More recently, the regular disposable concentric EMG needle has been used for SF-EMG studies. The standard SF-EMG needle is expensive, and needs to be surgically sanitized between patients. Thus, the cost of the standard SF-EMG needle, along with the theoretical risk of transmitting infection (including prion diseases) despite sanitizing the needle, have prompted this change.

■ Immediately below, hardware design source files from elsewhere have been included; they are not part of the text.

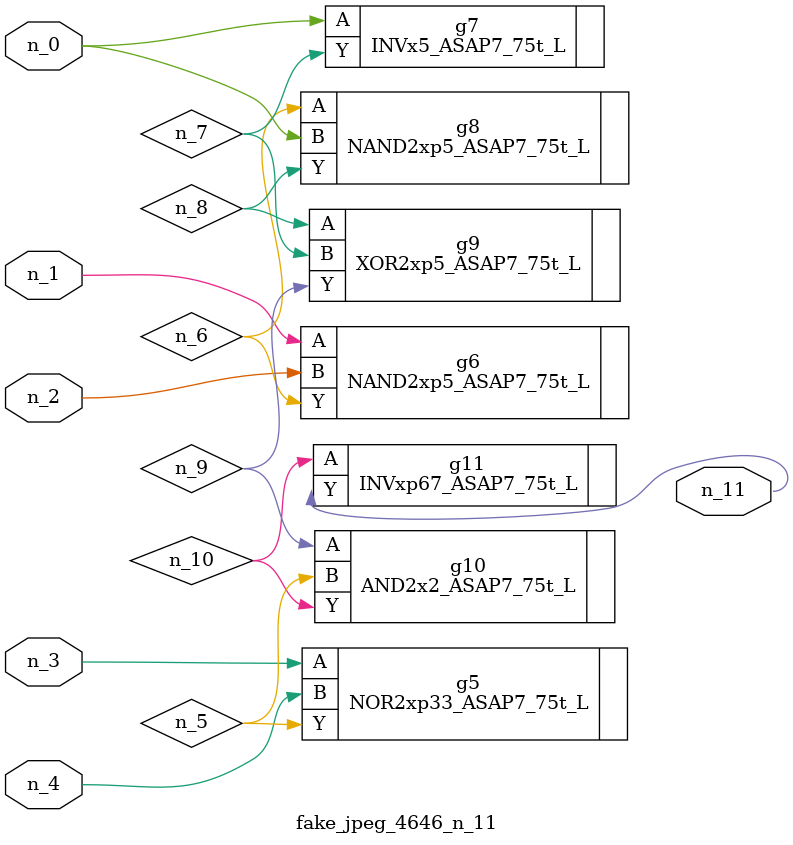
<source format=v>
module fake_jpeg_4646_n_11 (n_3, n_2, n_1, n_0, n_4, n_11);

input n_3;
input n_2;
input n_1;
input n_0;
input n_4;

output n_11;

wire n_10;
wire n_8;
wire n_9;
wire n_6;
wire n_5;
wire n_7;

NOR2xp33_ASAP7_75t_L g5 ( 
.A(n_3),
.B(n_4),
.Y(n_5)
);

NAND2xp5_ASAP7_75t_L g6 ( 
.A(n_1),
.B(n_2),
.Y(n_6)
);

INVx5_ASAP7_75t_L g7 ( 
.A(n_0),
.Y(n_7)
);

NAND2xp5_ASAP7_75t_L g8 ( 
.A(n_6),
.B(n_0),
.Y(n_8)
);

XOR2xp5_ASAP7_75t_L g9 ( 
.A(n_8),
.B(n_7),
.Y(n_9)
);

AND2x2_ASAP7_75t_L g10 ( 
.A(n_9),
.B(n_5),
.Y(n_10)
);

INVxp67_ASAP7_75t_L g11 ( 
.A(n_10),
.Y(n_11)
);


endmodule
</source>
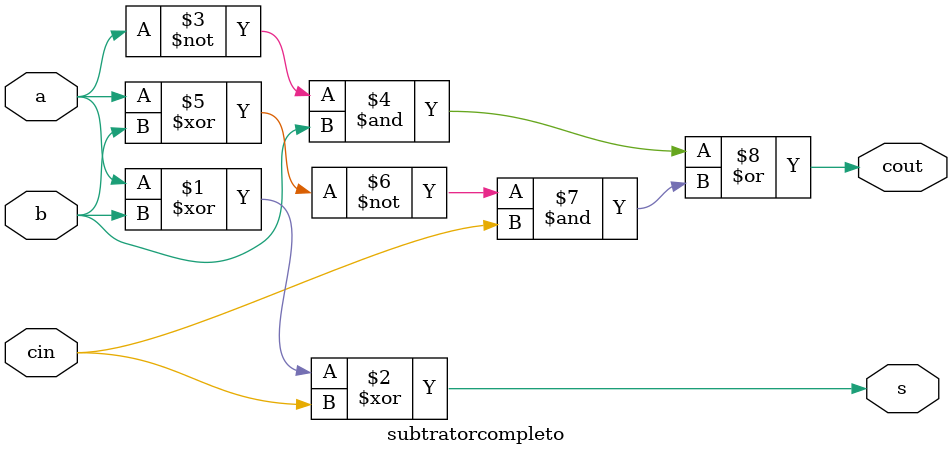
<source format=v>
module subtratorcompleto (a, b, cin, s, cout);
    input a, b, cin;     // Entradas
    output s, cout;      // Saídas

    // Lógica do Subtrator Completo
    assign s    = a ^ b ^ cin;               // Diferença
    assign cout = (~a & b) | ((~(a ^ b)) & cin); // Empréstimo (Borrow)
endmodule

</source>
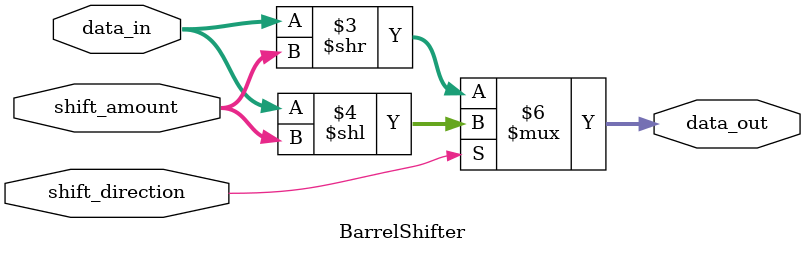
<source format=sv>
module BarrelShifter #(
	parameter WIDTH = 8
        ) (
	input logic [WIDTH-1:0] data_in,
        input logic [$clog2(WIDTH)-1:0] shift_amount,
        input logic shift_direction, // 0: right shift, 1: left shift
        output logic [WIDTH-1:0] data_out
	);


	// Barrel shifter logic
  	always_comb begin
		if (shift_direction == 1'b0) // Right shift
			data_out = (data_in >> shift_amount) ;
		else // Left shift
			data_out = (data_in << shift_amount) ;
	end


endmodule : BarrelShifter


</source>
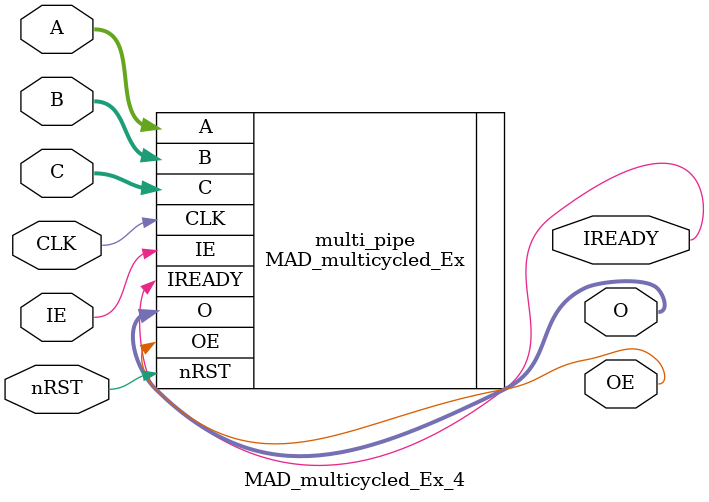
<source format=v>
`include "testdrive_system.vh"

module MAD_multicycled_Ex_4 (
	input					CLK,	// clock
	input					nRST,	// reset (active low)
	input					IE,		// input enable
	output					IREADY,	// input ready
	input	[63:0]			A,		// A
	input	[63:0]			B,		// B
	input	[63:0]			C,		// C
	output					OE,		// output enable
	output	[63:0]			O		// output
);

// definition & assignment ---------------------------------------------------

// implementation ------------------------------------------------------------
MAD_multicycled_Ex #(
	.CYCLE		(4),
	.COUNT		(1)
) multi_pipe (
	.CLK		(CLK),
	.nRST		(nRST),
	.IE			(IE),
	.IREADY		(IREADY),
	.A			(A),
	.B			(B),
	.C			(C),
	.OE			(OE),
	.O			(O)
);

endmodule

</source>
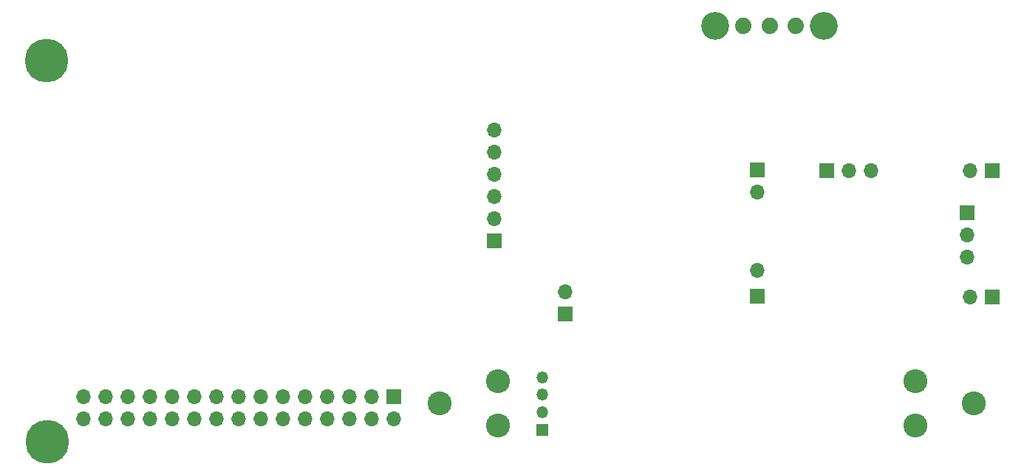
<source format=gts>
G04 #@! TF.GenerationSoftware,KiCad,Pcbnew,7.99.0-unknown-7252ae551c~176~ubuntu22.04.1*
G04 #@! TF.CreationDate,2023-12-29T19:59:03+09:00*
G04 #@! TF.ProjectId,bGeigieZen 3.0.1 production,62476569-6769-4655-9a65-6e20332e302e,V3.0.1*
G04 #@! TF.SameCoordinates,Original*
G04 #@! TF.FileFunction,Soldermask,Top*
G04 #@! TF.FilePolarity,Negative*
%FSLAX46Y46*%
G04 Gerber Fmt 4.6, Leading zero omitted, Abs format (unit mm)*
G04 Created by KiCad (PCBNEW 7.99.0-unknown-7252ae551c~176~ubuntu22.04.1) date 2023-12-29 19:59:03*
%MOMM*%
%LPD*%
G01*
G04 APERTURE LIST*
%ADD10R,1.700000X1.700000*%
%ADD11O,1.700000X1.700000*%
%ADD12C,1.879600*%
%ADD13C,3.203200*%
%ADD14C,5.000000*%
%ADD15R,1.350000X1.350000*%
%ADD16O,1.350000X1.350000*%
%ADD17C,2.743200*%
G04 APERTURE END LIST*
D10*
X141452600Y-116407000D03*
D11*
X141452600Y-118947000D03*
X138912600Y-116407000D03*
X138912600Y-118947000D03*
X136372600Y-116407000D03*
X136372600Y-118947000D03*
X133832600Y-116407000D03*
X133832600Y-118947000D03*
X131292600Y-116407000D03*
X131292600Y-118947000D03*
X128752600Y-116407000D03*
X128752600Y-118947000D03*
X126212600Y-116407000D03*
X126212600Y-118947000D03*
X123672600Y-116407000D03*
X123672600Y-118947000D03*
X121132600Y-116407000D03*
X121132600Y-118947000D03*
X118592600Y-116407000D03*
X118592600Y-118947000D03*
X116052600Y-116407000D03*
X116052600Y-118947000D03*
X113512600Y-116407000D03*
X113512600Y-118947000D03*
X110972600Y-116407000D03*
X110972600Y-118947000D03*
X108432600Y-116407000D03*
X108432600Y-118947000D03*
X105892600Y-116407000D03*
X105892600Y-118947000D03*
D10*
X210033000Y-90499000D03*
D11*
X207493000Y-90499000D03*
D10*
X152984600Y-98500000D03*
D11*
X152984600Y-95960000D03*
X152984600Y-93420000D03*
X152984600Y-90880000D03*
X152984600Y-88340000D03*
X152984600Y-85800000D03*
D12*
X187505600Y-73838000D03*
X184505600Y-73838000D03*
X181505600Y-73838000D03*
D13*
X190755600Y-73838000D03*
X178255600Y-73838000D03*
D10*
X210037600Y-104977000D03*
D11*
X207497600Y-104977000D03*
D14*
X101608000Y-77830000D03*
D10*
X161121600Y-106925000D03*
D11*
X161121600Y-104385000D03*
D10*
X191067600Y-90470000D03*
D11*
X193607600Y-90470000D03*
X196147600Y-90470000D03*
D10*
X207108000Y-95330000D03*
D11*
X207108000Y-97870000D03*
X207108000Y-100410000D03*
D10*
X183134000Y-104850000D03*
D11*
X183134000Y-101884500D03*
D14*
X101737600Y-121560000D03*
D15*
X158447600Y-120169000D03*
D16*
X158447600Y-118169000D03*
X158447600Y-116169000D03*
X158447600Y-114169000D03*
D10*
X183083200Y-90422800D03*
D11*
X183083200Y-92962800D03*
D17*
X207925600Y-117150000D03*
X153417600Y-119670000D03*
X153417600Y-114590000D03*
X146669600Y-117130000D03*
X201177600Y-114610000D03*
X201177600Y-119690000D03*
M02*

</source>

In general, the values for jitter are comparable between the traditional SF and the concentric EMG needles. Single-fiber potentials should be accepted for analysis only if the potential is at least 200 µV in amplitude with a rise time of less than 300 µs. If a time-locked second potential is located, an interpotential interval between the two potentials (i.e., the pair) can be measured. By recording multiple consecutive firings of the muscle fiber action potential pairs, the difference between consecutive interpotential intervals can be calculated. This variation between consecutive interpotential intervals is the jitter. By recording 50 to 100 subsequent potentials, the mean consecutive difference (MCD), a measure of jitter, can be calculated between the triggered potential and the time-locked second single muscle fiber potential. Most modern EMG machines have programs that automatically perform the MCD calculation. This procedure is then repeated until 20 separate single-fiber pairs are collected, to calculate a mean MCD. This value is compared with the normal mean MCD for the muscle studied and the patient’s age (Table 34–3). There is also an upper limit of normal jitter for an individual pair, based on the muscle studied and the patient’s age. To call the latter abnormal, more than 10% of the pairs must exceed the limit (e.g., for 20 pairs, at least two must be abnormal). To make a diagnosis of an NMJ disorder, either the mean jitter must be abnormal or the upper limit of normal jitter must be abnormal in more than 10% of individual pairs. However, in most NMJ disorders, both will be abnormal. Increased jitter is consistent with an NMJ disorder (Figure 34–4). In addition to increased jitter, blocking may be seen on SF-EMG. Two time-locked, single-fiber muscle potentials from the same motor unit normally fire together. If the triggered potential fires steadily while the second potential fires only intermittently, blocking is occurring. Blocking, which is another marker of NMJ disease, usually occurs only when the jitter is markedly prolonged (e.g., MCD > 80–100 µs).